Beyond this, tinkering with how we allocate responsibility and money without addressing and changing the inherited and well entrenched predatory approach to governance that the author talks about is not likely to result in different developmental outcomes at the subnational level (which is where the citizens really live) and in the country at large. Yes, we need some physical restructuring, but we also need a restructuring of the mind about our conception of power, politics and public office. For as long as we conceive of power as an instrument of domination not liberation, and of politics and public office as avenues for taking care of ourselves and those close to us in terms of blood, ethnicity, religion and region, merely re-allocating responsibility and resources will not amount to much.

And lastly, we need to pay serious attention to how to harness the human and natural potentials of our country for national prosperity. The bulk of what ails us all along is material. It is the scarcity of opportunities that complicates diversity and makes differences mobilizable in the first instance. It is implicated in the growing security challenges and the worsening human development indicators. The humbling fact is that we have simply not created an economy big and deep enough for most of our citizens to fully actualise themselves and for them to live the kind of life they have reasons to value. While allocative and distributive justice is important, we need an economy that is twice or thrice its current size. To use a cliché, we need to bake the pie before we can share it. We need to have a much bigger pie instead of just continuing to fixate on how to share an increasingly shrinking one.

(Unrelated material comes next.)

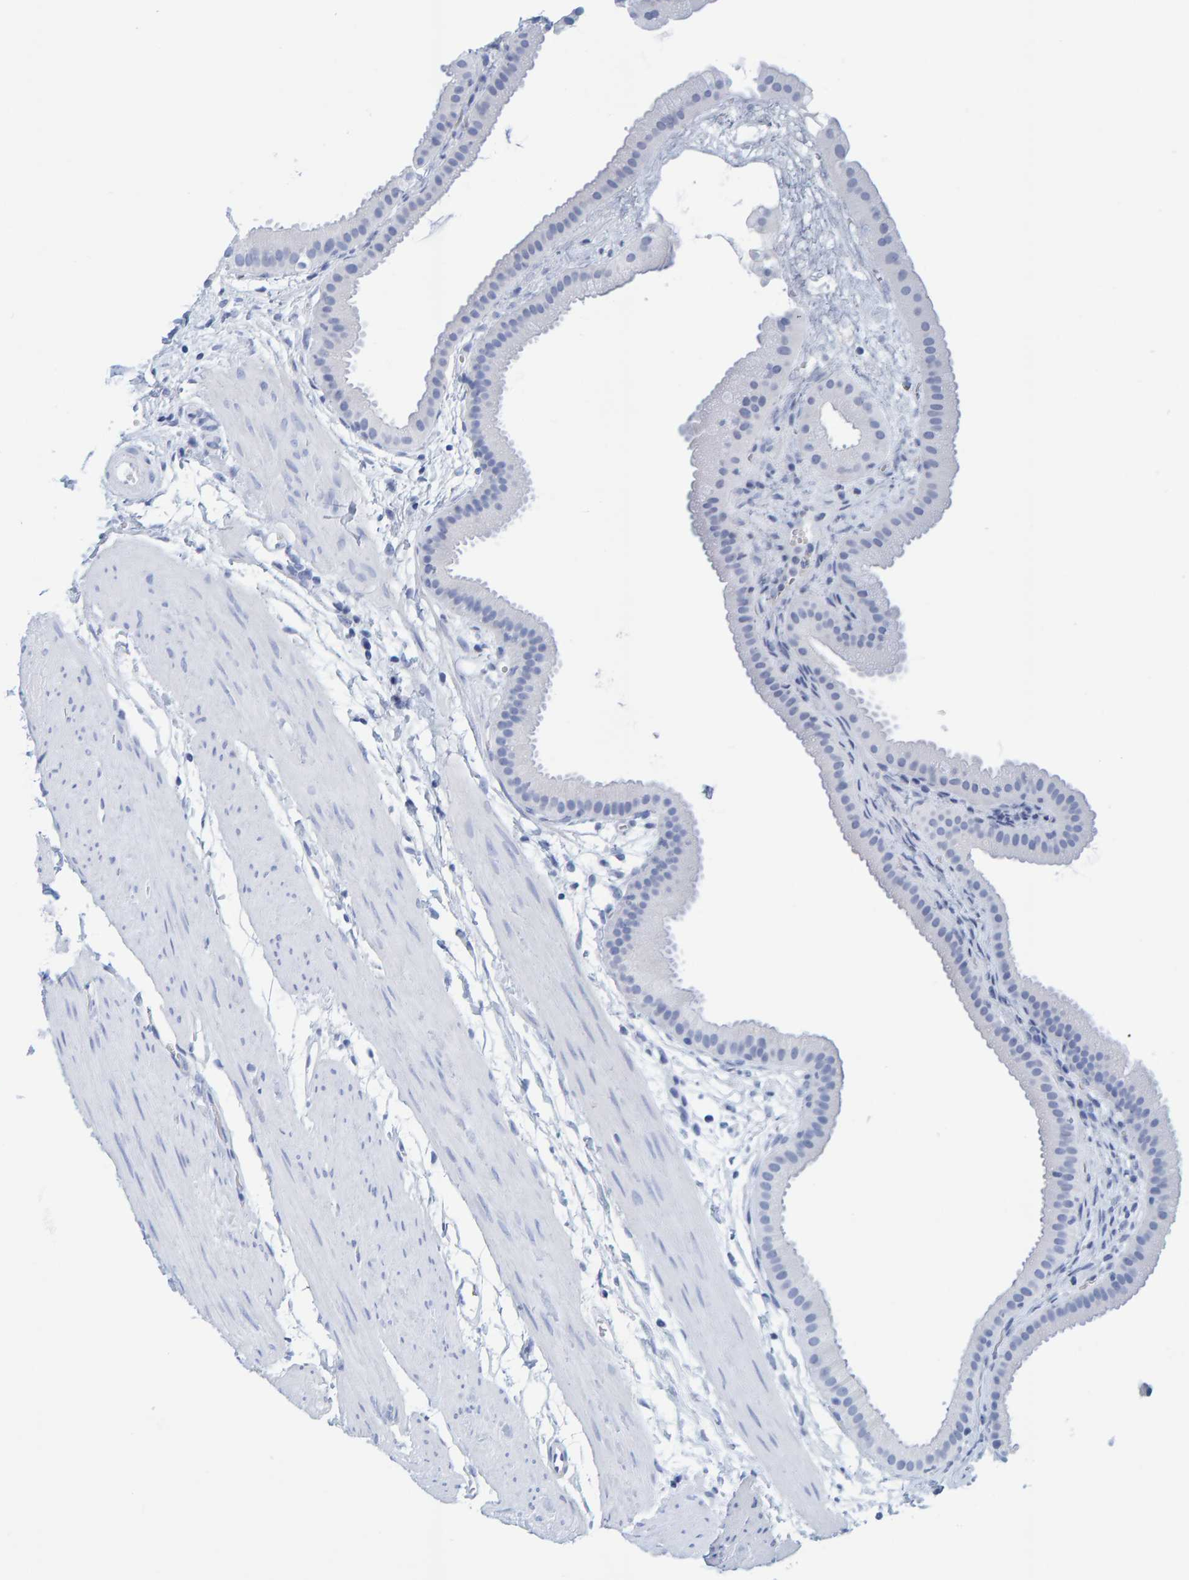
{"staining": {"intensity": "negative", "quantity": "none", "location": "none"}, "tissue": "gallbladder", "cell_type": "Glandular cells", "image_type": "normal", "snomed": [{"axis": "morphology", "description": "Normal tissue, NOS"}, {"axis": "topography", "description": "Gallbladder"}], "caption": "The photomicrograph exhibits no staining of glandular cells in benign gallbladder. (DAB IHC visualized using brightfield microscopy, high magnification).", "gene": "SFTPC", "patient": {"sex": "female", "age": 64}}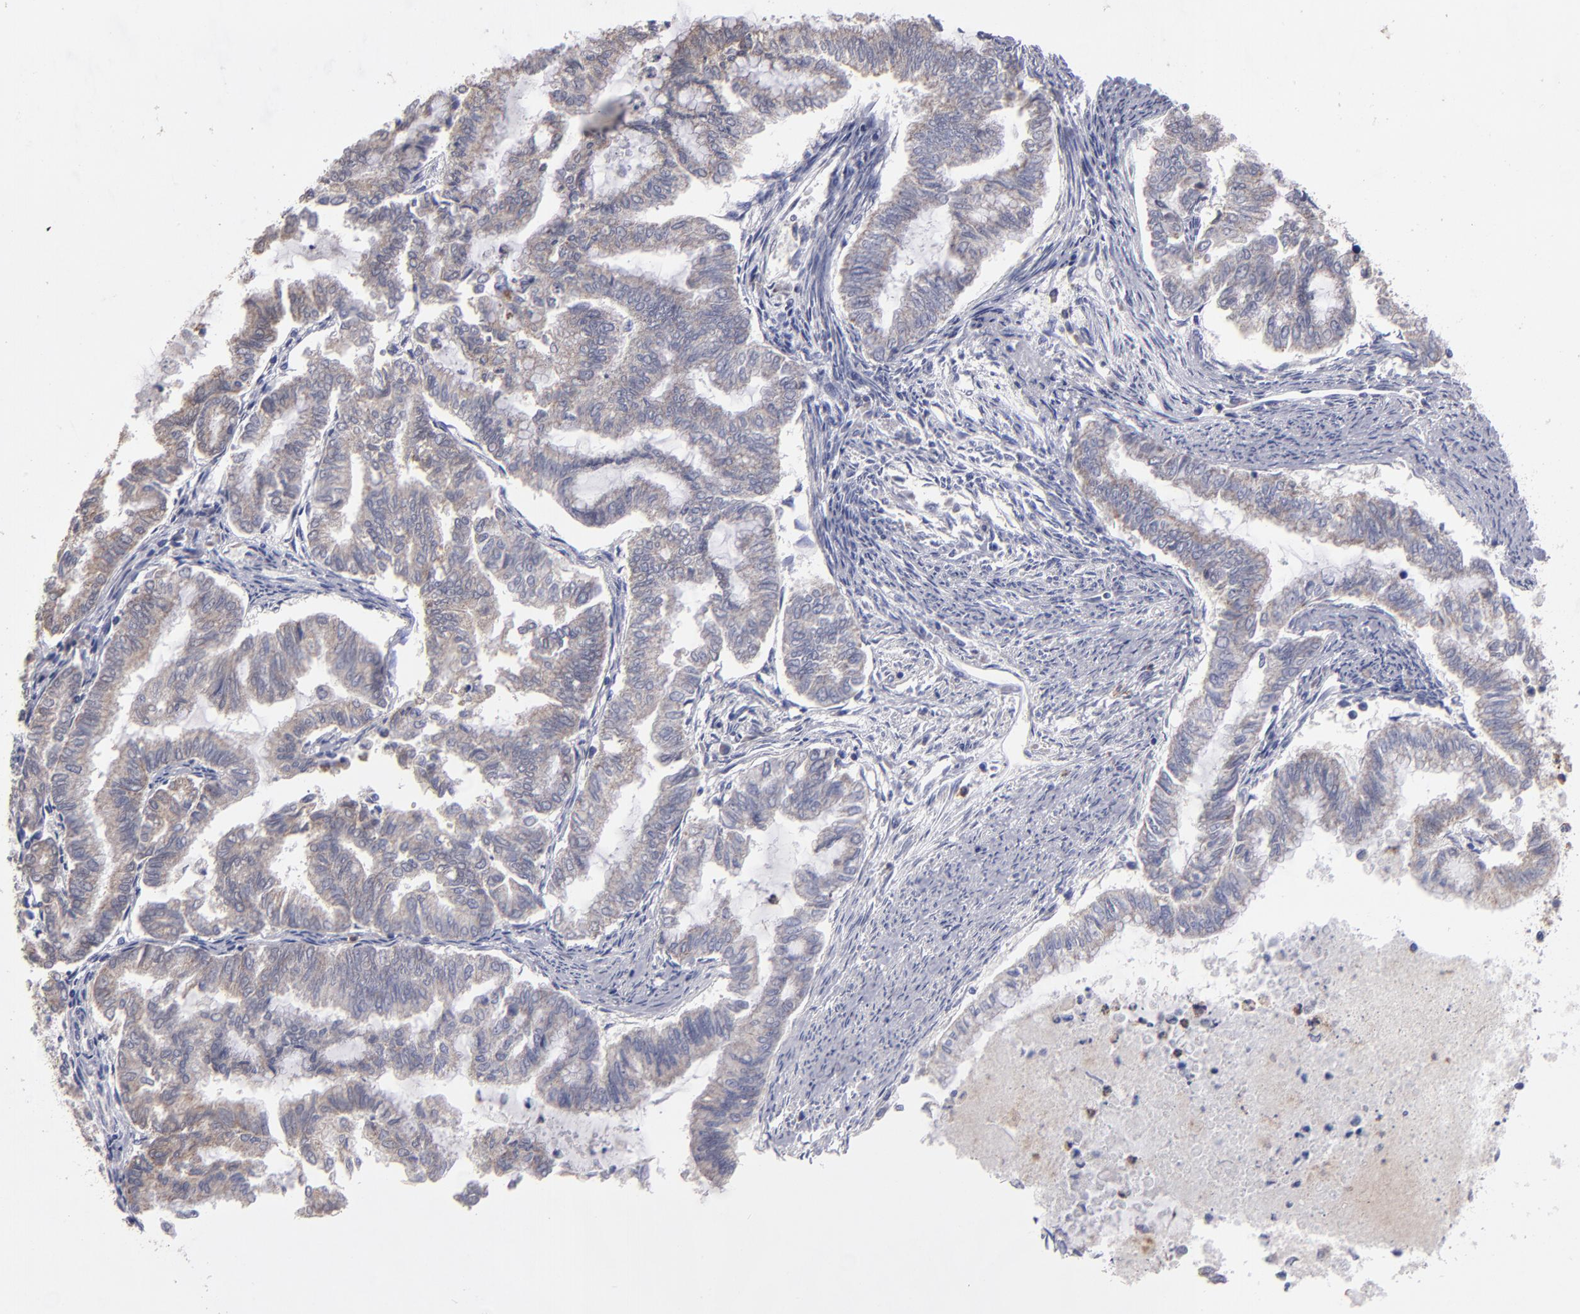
{"staining": {"intensity": "weak", "quantity": ">75%", "location": "cytoplasmic/membranous"}, "tissue": "endometrial cancer", "cell_type": "Tumor cells", "image_type": "cancer", "snomed": [{"axis": "morphology", "description": "Adenocarcinoma, NOS"}, {"axis": "topography", "description": "Endometrium"}], "caption": "Endometrial adenocarcinoma stained with a protein marker reveals weak staining in tumor cells.", "gene": "FGR", "patient": {"sex": "female", "age": 79}}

I know there is a school of thought, popularised by Kwame Nkrumah, that admonishes seeking first the political kingdom. I also believe in the primacy of politics. But at this moment in the life of Nigeria, the economy is now the central issue. It will be useful to know Fayemi’s thoughts about how to expand the productive capacities of our people, how to create opportunities for self-actualisation outside of government and politics, how to reduce debts, eliminate wastes and increase government revenues, how to quickly fix and dramatically grow our economy. There is scarcity of this in his very thoughtful and cheerful book. It is understandable that he had not been invited to speak on this important aspect of national life. But it is important he addresses his fecund mind to, and unveils his stand on, this soon.